Exercise instructions:
A) Reproduce from the passage on the Bell-Astral merger the portion from "During its second" up to and including "especially in Quebec.".
B) From the passage on the Bell-Astral merger, list the companies that Sunni Boot names as players the Canadian marketplace must contend with.
C) Carry the passage on the Bell-Astral merger forward from its final sentence.

Supplied passage:

During its second application to the CRTC, BCE successfully met regulatory concerns over the size and reach of a Bell-Astral combo, especially in Quebec.

After divestitures, BCE’s share of the French-language TV market will be 22.6%.

BCE will invest $246.9 million in tangible benefits over seven years, which is $72 million more than it had proposed.

MiC checked in with industry heavyweights to see how the merger will impact the Canadian media landscape.

Sunni Boot, CEO of ZenithOptimedia says the deal gives the Canadian marketplace the strong force it needs to contend with players like Google, Facebook and Microsoft.

“The strength of Astral in Quebec and French media is a complement to the strength and scale of Bell in English Canada,” she says. “It should result in better content across more existing and emerging platforms that consumers want. Where there are consumers, advertising dollars will follow. That being said, we will be watching their pricing like a hawk. Astral/Bell will be big, but there is good competition from not only the global giants but domestic as well and we will purchase our media from the company that provides the best content/engagement for the best price.”

Supplied data:
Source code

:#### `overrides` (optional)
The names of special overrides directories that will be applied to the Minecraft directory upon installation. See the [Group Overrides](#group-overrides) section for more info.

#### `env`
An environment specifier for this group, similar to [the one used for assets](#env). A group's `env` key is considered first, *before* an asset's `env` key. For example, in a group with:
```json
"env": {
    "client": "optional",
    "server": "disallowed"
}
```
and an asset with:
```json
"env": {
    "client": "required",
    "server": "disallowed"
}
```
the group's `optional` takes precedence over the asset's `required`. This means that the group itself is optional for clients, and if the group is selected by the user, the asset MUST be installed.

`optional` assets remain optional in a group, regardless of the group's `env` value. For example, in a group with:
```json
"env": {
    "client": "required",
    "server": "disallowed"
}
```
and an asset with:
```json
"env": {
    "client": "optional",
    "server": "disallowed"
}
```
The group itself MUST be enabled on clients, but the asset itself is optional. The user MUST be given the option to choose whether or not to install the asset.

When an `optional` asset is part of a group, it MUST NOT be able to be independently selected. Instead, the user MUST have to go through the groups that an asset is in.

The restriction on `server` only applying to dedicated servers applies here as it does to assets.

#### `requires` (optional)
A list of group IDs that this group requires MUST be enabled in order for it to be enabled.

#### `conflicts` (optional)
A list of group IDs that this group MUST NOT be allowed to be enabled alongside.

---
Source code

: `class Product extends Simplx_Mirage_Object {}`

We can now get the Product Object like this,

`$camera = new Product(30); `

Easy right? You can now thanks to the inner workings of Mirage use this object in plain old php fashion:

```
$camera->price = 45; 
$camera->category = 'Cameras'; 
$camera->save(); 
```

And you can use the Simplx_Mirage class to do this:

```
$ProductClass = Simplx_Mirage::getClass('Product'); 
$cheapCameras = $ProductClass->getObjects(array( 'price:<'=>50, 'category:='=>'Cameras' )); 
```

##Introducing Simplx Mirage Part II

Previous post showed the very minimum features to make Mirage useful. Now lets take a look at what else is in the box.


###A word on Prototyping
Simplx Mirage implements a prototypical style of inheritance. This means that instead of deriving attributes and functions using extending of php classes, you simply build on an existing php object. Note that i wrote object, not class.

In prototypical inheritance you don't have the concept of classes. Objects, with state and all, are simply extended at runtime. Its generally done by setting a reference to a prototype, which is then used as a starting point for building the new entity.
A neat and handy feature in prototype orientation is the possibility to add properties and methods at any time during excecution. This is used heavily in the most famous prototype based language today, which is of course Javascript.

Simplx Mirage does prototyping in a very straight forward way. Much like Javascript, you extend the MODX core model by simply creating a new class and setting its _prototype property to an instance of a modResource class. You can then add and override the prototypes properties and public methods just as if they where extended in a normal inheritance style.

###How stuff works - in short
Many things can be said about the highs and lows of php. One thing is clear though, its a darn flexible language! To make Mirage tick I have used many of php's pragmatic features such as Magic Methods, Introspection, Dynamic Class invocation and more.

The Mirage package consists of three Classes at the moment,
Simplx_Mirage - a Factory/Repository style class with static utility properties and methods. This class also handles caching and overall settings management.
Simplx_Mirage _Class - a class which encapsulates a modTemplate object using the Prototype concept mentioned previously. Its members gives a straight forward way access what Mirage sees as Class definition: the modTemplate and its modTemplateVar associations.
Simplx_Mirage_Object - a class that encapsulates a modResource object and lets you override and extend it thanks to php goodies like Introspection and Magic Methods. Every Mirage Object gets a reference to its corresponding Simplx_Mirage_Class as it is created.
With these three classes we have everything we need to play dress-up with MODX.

Answers to each task:
A)
During its second application to the CRTC, BCE successfully met regulatory concerns over the size and reach of a Bell-Astral combo, especially in Quebec.

B) Google, Facebook, Microsoft

C)
Shelley Smit, president at UM says the money BCE is required to put into tangible benefits and original programming will be a “welcomed addition” to the marketplace, boosting opportunities for content and integration.

“Bell will be in a better position to offer solid competition to Quebecor across multiple platforms in the Quebec region, mainly in specialty where QMI lacks a strong presence. This should result in a more highly competitive marketplace, which is favorable to advertisers.”

Bruce Neve, CEO at SMV Group says he is sad to see the loss of a uniquely Canadian partner, but is confident the deal will increase competition in the Quebec market.

Looking towards the next move, both Michael Neale, chief investment officer at MediaCom Canada and Boot say the deal leaves the door open to more consolidation in traditional media because Shaw Media and Rogers Media have to grow through acquisitions. Neale says both companies need to look at acquiring other companies or be acquired within the next three to five years.